Instead of: Cream of potato or broccoli cheese soup
Try: Vegetable, miso or black bean soup
Broth-based soups are lower in calories and saturated fat than creamy soups.

Instead of: Cheesecake, pie or brownies
Try: A low-fat, low-calorie ice cream treat if you’re craving something chocolaty. (Skinny Cow ice cream cones or soy ice cream with fresh or frozen berries on top are both good options.) Or just don’t eat the crust.
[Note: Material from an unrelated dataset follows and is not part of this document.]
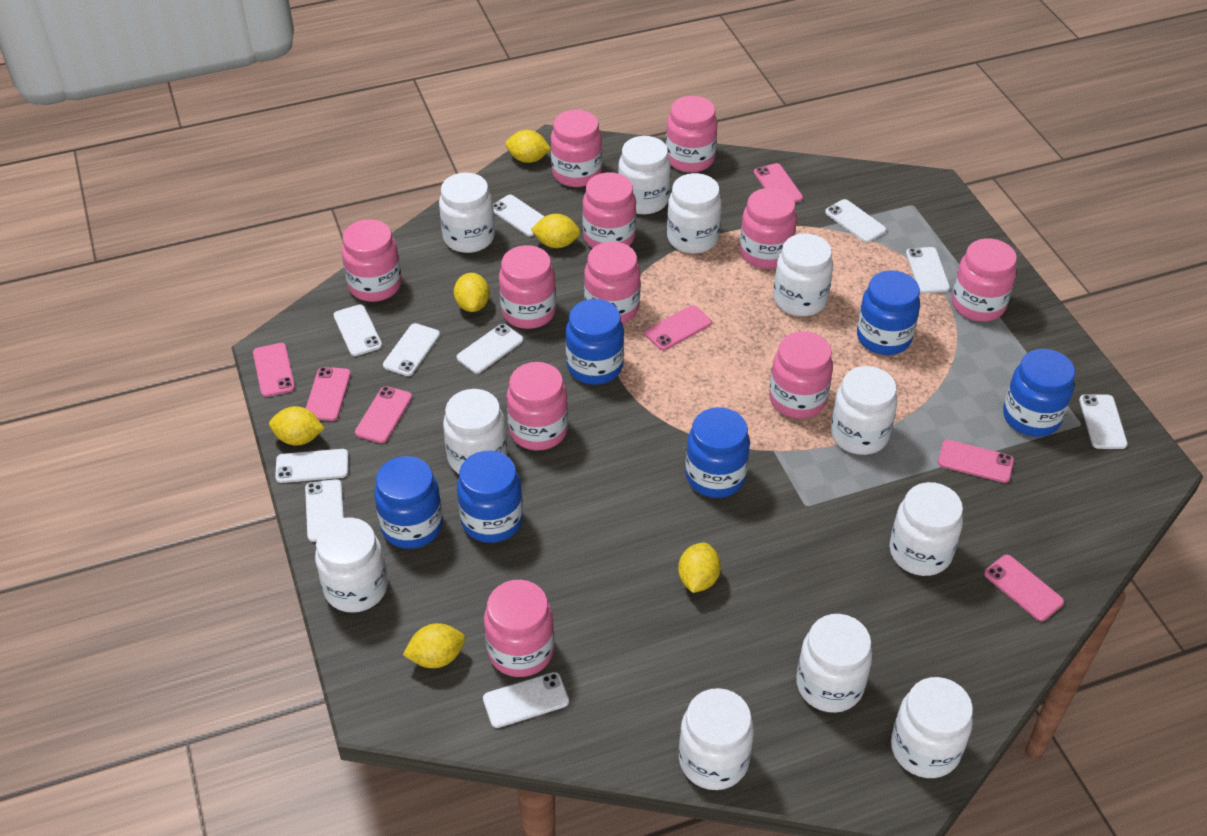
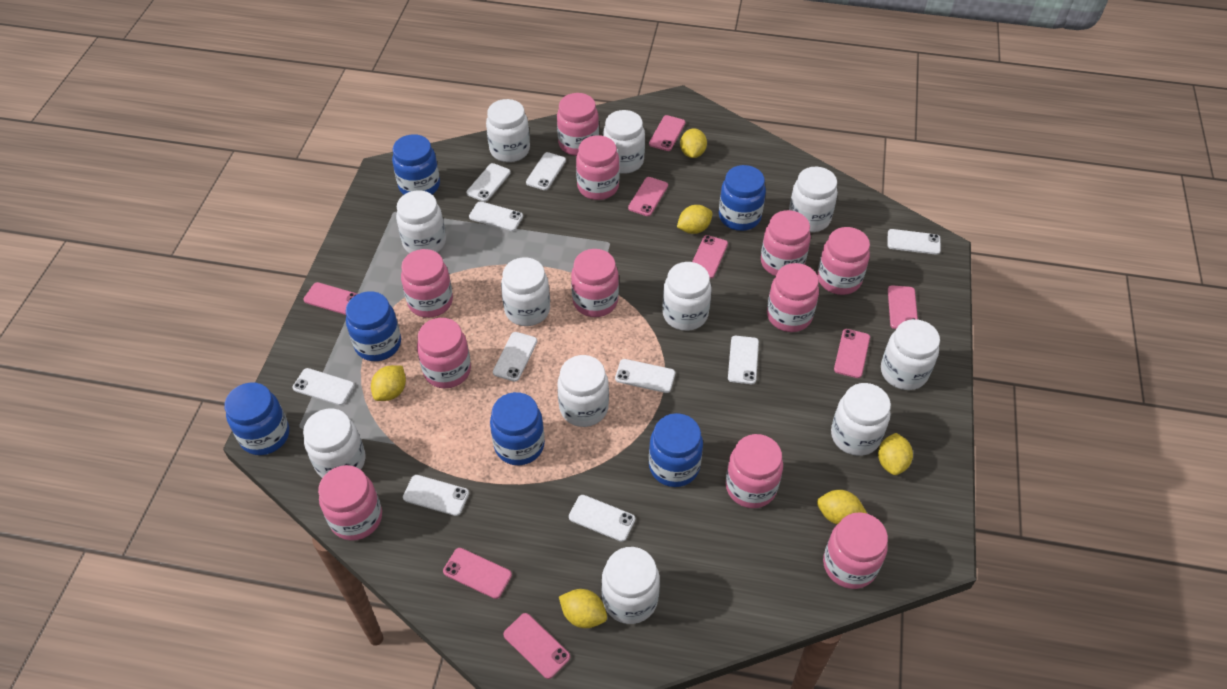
pink phone: [253,343,295,397] [305,367,351,421] [355,386,412,443] [644,305,712,350] [754,163,803,203] [938,440,1014,483] [984,555,1064,621] = 7 -> [304,282,357,315] [443,548,512,599] [503,613,570,679] [628,177,668,216] [649,115,685,151] [692,235,728,279] [834,329,870,378] [888,285,918,329] = 8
Instead of: Macaroni and cheese from a box
Try: Homemade mac and cheese with low-fat cheese, almond milk and an egg substitute like flax or chia seeds mixed with water. (For the equivalent of 2 eggs, boil 6 tablespoons water and 2 tablespoons flax or chia seeds. Stir a few times and let simmer.

Instead of: Pumpkin bread
Try: A piece of whole-grain bread, like
Ezekiel Bread by Food For Life, with pumpkin or apple butter on top.
Pumpkin bread can be full of sugar—you want bread that’s high in fiber and made from sprouted grains.
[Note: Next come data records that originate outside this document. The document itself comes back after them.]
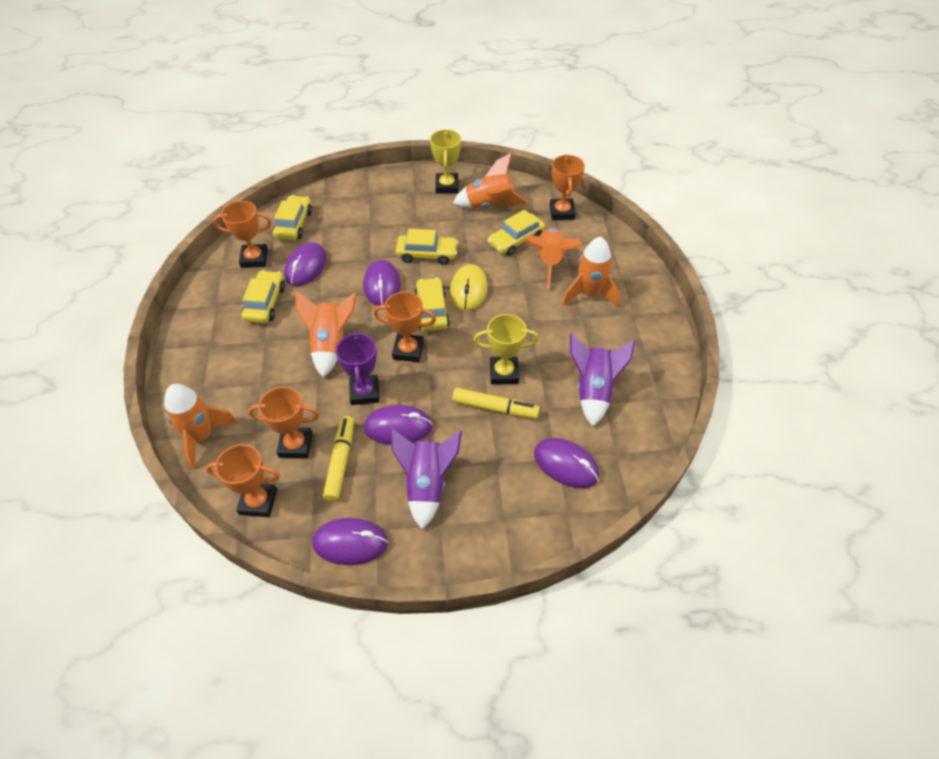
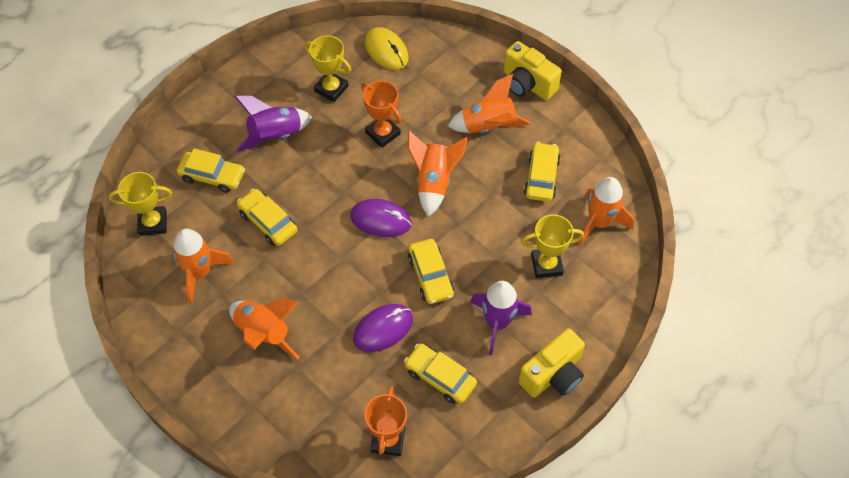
orange trophy: [205,444,280,517] [213,201,271,268] [248,387,319,458] [373,292,436,362] [550,154,585,220] = 5 -> [361,81,402,148] [365,386,407,456] = 2
purple mouse: [284,242,326,286] [312,518,388,565] [363,260,400,306] [364,405,432,445] [534,438,599,488] = 5 -> [350,199,411,237] [353,304,413,352] = 2
purple trophy: [335,331,379,405] = 1 -> none = 0
yellow camera: none = 0 -> [504,41,562,100] [518,328,585,398] = 2
yellow marker: [323,416,354,502] [452,388,540,419] = 2 -> none = 0
yellow trophy: [430,129,461,193] [474,314,539,384] = 2 -> [109,172,172,236] [304,35,351,102] [521,214,584,278] = 3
Instead of: Fried side dishes
Try: Steamed veggies or a baked sweet potato
Any time a food is fried, it’s loaded with calories and saturated and trans fats.

Words to avoid:
crispy, fried, panko-crusted, creamy,
mayonnaise, gravy, buttered, pan-fried
Words to look for:
steamed, poached, grilled, sautéed, roasted, baked, broth-based

Caroline Says: Here are some of the most nutritious (and in-season) foods to eat this winter: pomegranates, apples, Brussels sprouts,
kiwifruits, leeks, oranges, beets and kale. Try my recipe for baked kale chips—they’re delicious and healthy!

Kale Chips
Prep Time: 10 minutes
Cooking Time: 20 minutes
Ingredients:
•    1 to 2 bunches of kale
(a pre-cut bag from the grocery store works, too)
•    1 tablespoon extra virgin olive oil
•    sea salt and pepper to taste
Directions: Preheat your oven to 425 degrees. Remove the kale from its stalk, leaving the greens in large pieces, and put them in a zip-close bag. Pour the olive oil, salt and pepper into the bag and shake. Place the kale on a baking sheet and cook for about 20 minutes. Turn the kale over after 5 minutes and bake with the other side up. Do this a couple of times. Remove and serve.